Load a sample variable from MOGREPS-G to use for regridding radar data.

In [None]:
# this is an example regrid operation, which we're not using currently
radar_mggrid = radar_agg_3hr.regrid(mogreps_g_example, iris.analysis.Linear())
radar_mggrid

In [None]:
iris.quickplot.contourf(radar_mggrid [14,:,:])
matplotlib.pyplot.gca().coastlines()

It is slightly tortuous, but having used the useful Iris functionality, we now swiotch to xarray to use the `to_dataframe` functionality.We could probably stick to one or the other rather, and that is a potential future refactoring (if possible).

In [None]:
frac_df = xarray.DataArray.from_iris(fraction_rain_band).to_dataframe().reset_index()

In [None]:
imp_bands = list(improver_thresholds.keys())

In [None]:
radar_df = frac_df[frac_df['band'] ==  float(imp_bands[0])][['latitude','longitude','fraction_in_band']]
radar_df = radar_df.rename({'fraction_in_band': f'fraction_in_band_{imp_bands[0]}'},axis='columns')
radar_df

In [None]:
for band1 in imp_bands[1:]:
    df1 = frac_df[frac_df['band'] ==  float(band1)][['latitude','longitude','fraction_in_band']]
    df1 = df1.rename({'fraction_in_band': f'fraction_in_band_{band1}'},axis='columns')
    radar_df = pandas.merge(radar_df, df1, on=['latitude', 'longitude'])

In [None]:
radar_df = pandas.merge(radar_df, xarray.DataArray.from_iris(mean_rain_cube).to_dataframe().reset_index(), on=['latitude', 'longitude'])

In [None]:
radar_df = pandas.merge(radar_df, xarray.DataArray.from_iris(max_rain_cube).to_dataframe().reset_index(), on=['latitude', 'longitude'])

In [None]:
radar_df['time'] = validity_time

In [None]:
radar_df

In [None]:
prd_single_timestep_df['time'][0]

In [None]:
# radar_df = radar_df[['latitude', 'longitude','time','rainfall_rate_composite']]

In [None]:
single_ts_ds = xarray.merge([single_level_ds, height_levels_ds])

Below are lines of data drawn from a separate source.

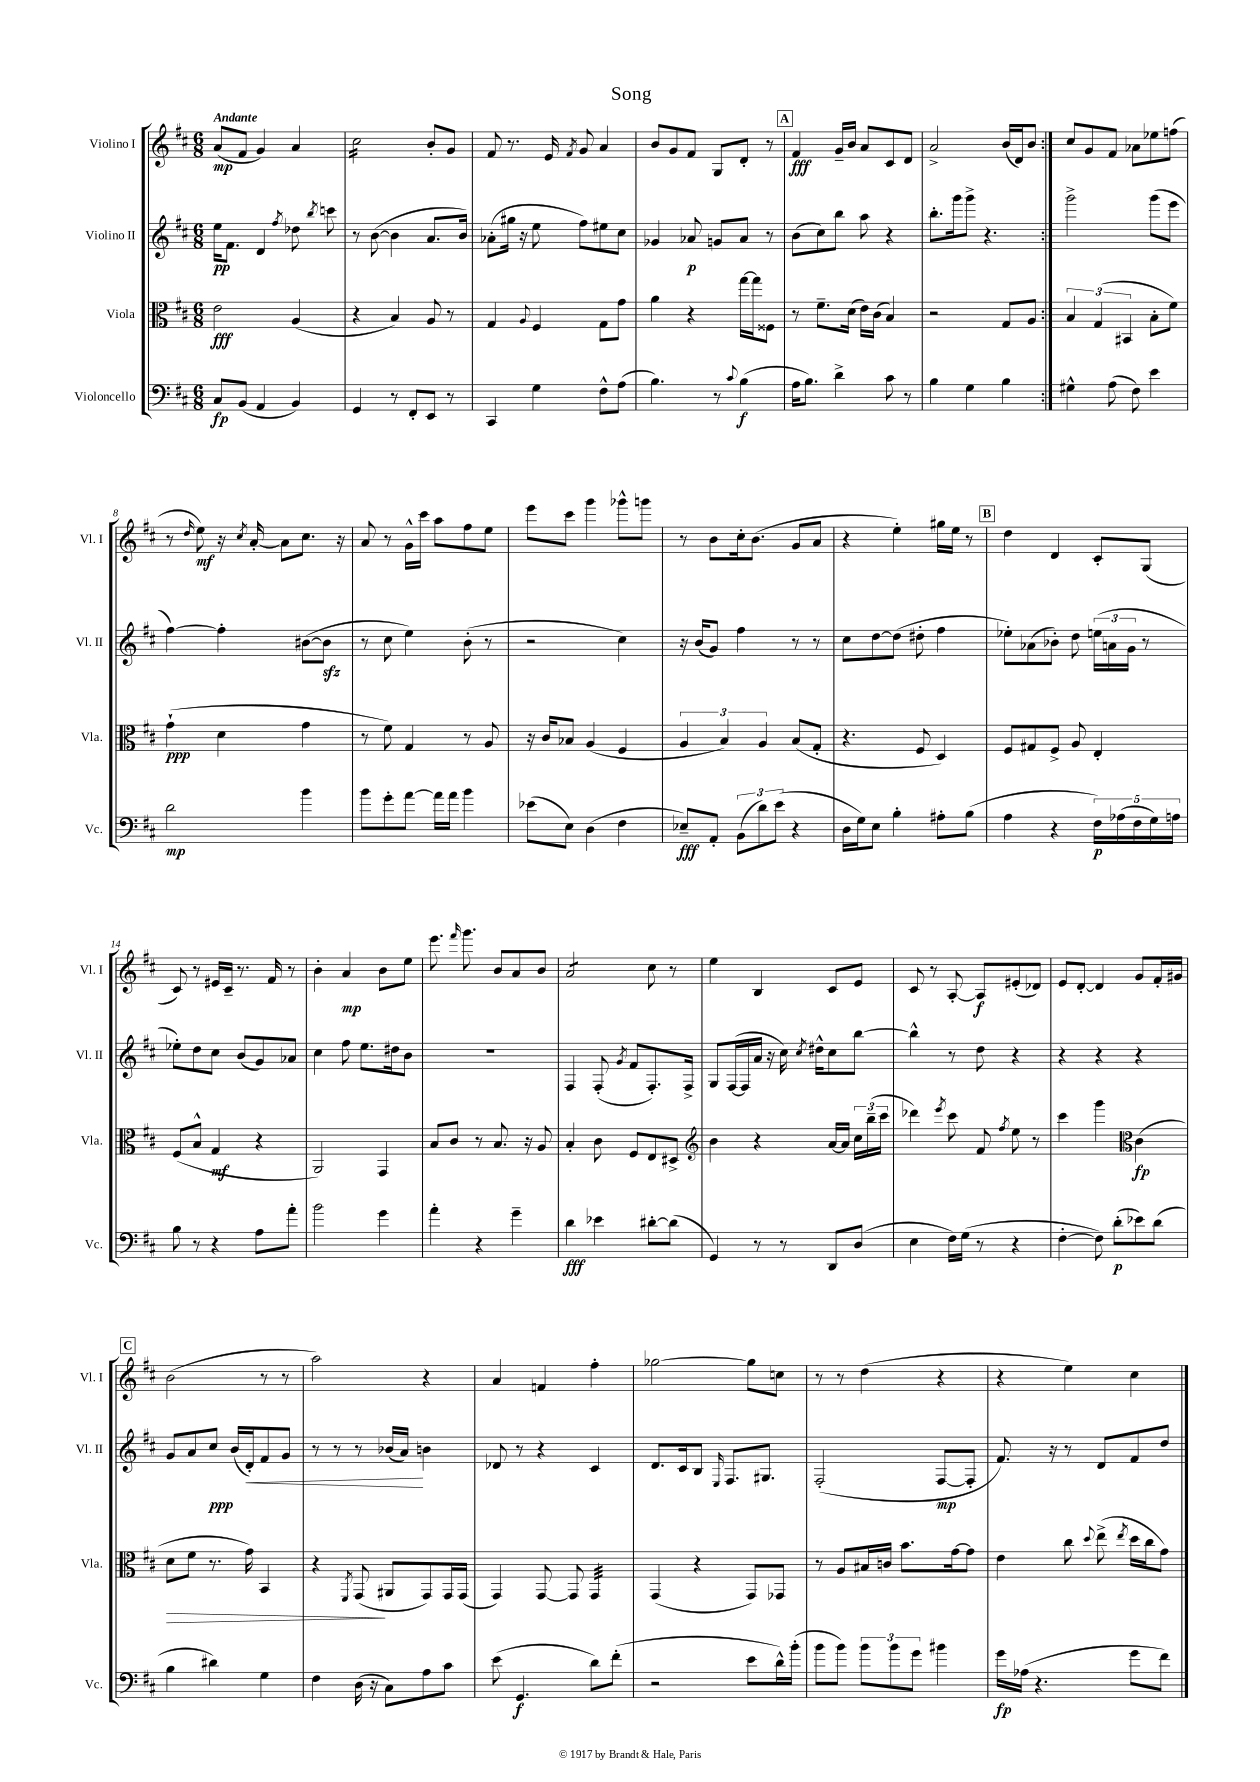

**kern	**kern	**kern	**kern
*staff4	*staff3	*staff2	*staff1
*clefF4	*clefC3	*clefG2	*clefG2
*k[f#c#]	*k[f#c#]	*k[f#c#]	*k[f#c#]
*M6/8	*M6/8	*M6/8	*M6/8
8C#	2e	16ee	(8a
.	.	8.f#	.
(8BB	.	.	8f#
4AA	.	4d	4g)
.	.	8qff#	.
4BB)	(4A	8dd-	4a
.	.	8qbb	.
.	.	8ccc	.
=	=	=	=
4GG	4r	8r	2cc#
.	.	([8b	.
8r	4B)	4b]	.
8FF#'	.	.	.
8EE	8A	8.a	8b'
8r	8r	.	8g
.	.	16b)	.
=	=	=	=
4CC#	4G	(8a-'	8f#
.	.	16gg#	8.r
.	.	16r	.
.	8qqA	.	.
4G	4F#	8ee	.
.	.	.	16e
.	.	.	8qf#
.	.	8ff#)	8g
8F#^^	8G	8ee#	4a
(8A	8g	8cc#	.
=	=	=	=
4.B)	4a	4g-	8b
.	.	.	8g
.	4r	8a-	8f#
8r	.	8g	8G
8qqc#	.	.	.
(4B	[16gg	8a-	8d'
.	16gg]	.	.
.	8F##	8r	8r
=	=	=	=
16A	8r	(8b	4f#
8.B)	.	.	.
.	8.f#~	8cc#)	.
4d^	.	8bb	16g~
.	(16d	.	16b
.	16e)	8aa	8a
.	(16c#	.	.
8c#	4B)	4r	8c#
8r	.	.	8d
=	=	=	=
4B	2r	8.bb'	2a^
.	.	16ggg	.
4G	.	8ggg^	.
.	.	4.r	.
4B	8G	.	(16b
.	.	.	16d)
.	8A	.	8b
=:|!	=:|!	=:|!	=:|!
4G#^^	6B	2ggg^	8cc#
.	.	.	8g
.	(6G	.	.
(8A	.	.	8f#
.	6BB#	.	.
8F#)	.	.	8a-
4e	8B'	(8ggg	8ee-
.	8f#)	8eee	(8ff
=	=	=	=
2d	(4g`	[4ff#)	8r
.	.	.	16qqdd
.	.	.	8ee)
.	4d	4ff#']	16r
.	.	.	8qcc#
.	.	.	[16a'
.	.	.	8a]
4b	4g	([8b#	8.cc#
.	.	8b#]	.
.	.	.	16r
=	=	=	=
8b	8r	8r	8a
8g'	8f#)	8cc#	8r
[8a	4G	4ee)	16g^^
.	.	.	16ccc#
16a]	.	.	8aa
16a	.	.	.
4b	8r	(8b'	8ff#
.	8A	8r	8ee
=	=	=	=
(8e-	16r	2r	8eee
.	16c#	.	.
8E)	8B-	.	8ccc#
(4D	(4A	.	4ggg
4F#	4F#	4cc#)	8ggg-^^
.	.	.	8ggg
=	=	=	=
8E-~)	6A	16r	8r
.	.	(16b	.
8AA'	.	8g)	8b
.	6B)	.	.
(12BB	.	4ff#	16cc#'
.	.	.	(8.b
12d)	6A	.	.
(12e	.	.	.
4r	(8B	8r	8g
.	8G'	8r	8a
=	=	=	=
16D	4.r	8cc#	4r
16G)	.	.	.
8E	.	[8dd	.
4B'	.	(8dd]	4ee')
.	8F#	8dd#'	.
8A#'	4D)	4ff#	16gg#
.	.	.	16ee
(8B	.	.	8r
=	=	=	=
4A	8F#	8ee-')	4dd
.	8G#	(8a-	.
4r	8F#^	8b-')	4d
.	8A	8dd	.
20F#)	4E'	(24ee	8c#'
.	.	24a	.
(20A-	.	.	.
.	.	24g	.
20F#	.	.	.
.	.	8r	(8G
20G)	.	.	.
20A	.	.	.
=	=	=	=
8B	(8F#	8ee-')	8c#)
8r	8B^^	8dd	8r
4r	4G	8cc#	16e#
.	.	.	16c#~
.	.	(8b	8.r
8A	4r	8g)	.
.	.	.	16f#
8a'	.	8a-	8r
=	=	=	=
2b	2AA)	4cc#	4b'
.	.	8ff#	4a
.	.	8.ee	.
4g	4GG	.	8b
.	.	16dd#	.
.	.	8b	8ee
=	=	=	=
4a'	8B	2.r	8.eee
.	8c#	.	.
.	.	.	16qqfff#
.	.	.	8.ggg
4r	8r	.	.
.	8.B	.	8b
4g~	.	.	8a
.	16r	.	.
.	8A	.	8b
=	=	=	=
4d	4B'	4F#	2a
4e-	8c#	(8F#'	.
.	.	8qg	.
.	8F#	8f#	.
[8d#'	8E	8.F#')	8cc#
(8d#]	8D#^	.	8r
.	.	16F#^	.
=	=	=	=
*	*clefG2	*	*
4GG)	4b	8G	4ee
.	.	([16F#	.
.	.	16F#]	.
8r	4r	16a	4B
.	.	16r	.
8r	.	16cc#)	.
.	.	8qcc#	.
.	.	16dd#^^	.
8DD	[16a	8cc#	8c#
.	16a]	.	.
(8D	24cc#	[8bb	8e
.	(24bb~	.	.
.	24ccc#	.	.
=	=	=	=
4E	4ddd-)	4bb^^]	8c#
.	.	.	8r
.	8qeee	.	.
16F#)	8ccc#	8r	[8A'
(16G	.	.	.
8r	8f#	8dd	8A]
.	8qff#	.	.
4r	8ee	4r	(8e#'
.	8r	.	8d-)
=	=	=	=
[4F#'	4ccc#	4r	8e
.	.	.	[8d'
8F#])	4ggg	4r	4d]
(8d'	.	.	.
*	*clefC3	*	*
8e-)	(4c#	4r	8g
(8d	.	.	16f#'
.	.	.	16g#
=	=	=	=
4B	8d	8g	(2b
.	8f#	8a	.
4d#)	8.r	8cc#	.
.	.	(16b	.
.	16g)	16d')	.
4G	4BB	8f#	8r
.	.	8g	8r
=	=	=	=
4F#	4r	8r	2aa)
.	.	8r	.
.	8qFF#	.	.
(16D	(8GG	8r	.
16r	.	.	.
8C#)	8AA#	(16b-	.
.	.	16a)	.
8A	8GG)	4b	4r
8c#	16GG	.	.
.	(16GG	.	.
=	=	=	=
(8e	4GG)	8d-	4a
4.GG	.	8r	.
.	[8GG	4r	4f
.	8GG]	.	.
8d)	4GG	4c#	4ff#'
(8f#'	.	.	.
=	=	=	=
2r	(4GG	8.d	[2gg-
.	.	16c#	.
.	4r	8B	.
.	.	16qqE	.
.	.	8.F#	.
8e	8GG)	.	8gg-]
.	.	8.G#	.
16d^^)	8GG-	.	8cc
(16b'	.	.	.
=	=	=	=
8b	8r	(2F#'	8r
8b)	8A	.	8r
12b	16B#	.	(4dd
.	16c	.	.
12b	.	.	.
.	8.b	.	.
12g	.	.	.
4b#	.	[8F#	4r
.	[16g	.	.
.	8g]	8F#']	.
=	=	=	=
16g	4e	8.f#)	4r
(16A-	.	.	.
4.r	.	.	.
.	.	16r	.
.	8cc#	8r	4ee)
.	8qqdd	.	.
.	(8ee^	8d	.
.	8qee	.	.
8g	16dd	8f#	4cc#
.	16cc#	.	.
8f#)	8g)	8dd	.
==	==	==	==
*-	*-	*-	*-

Now we have the radar data, we can merge with model data and save to disk.

In [None]:
merged_dataset = pandas.merge(prd_single_timestep_df, radar_df, on=['latitude', 'longitude', 'time'])
merged_dataset

# Output as daily parquet files

In [None]:
output_fname = output_fname_template.format(lt=leadtime_hours, vt=validity_time)
output_path = output_dir / output_fname
prd_single_timestep_df.to_csv(output_path)

Currently I don't have parquet set up in our environments, so just using CSV for now (this is a small data set so far).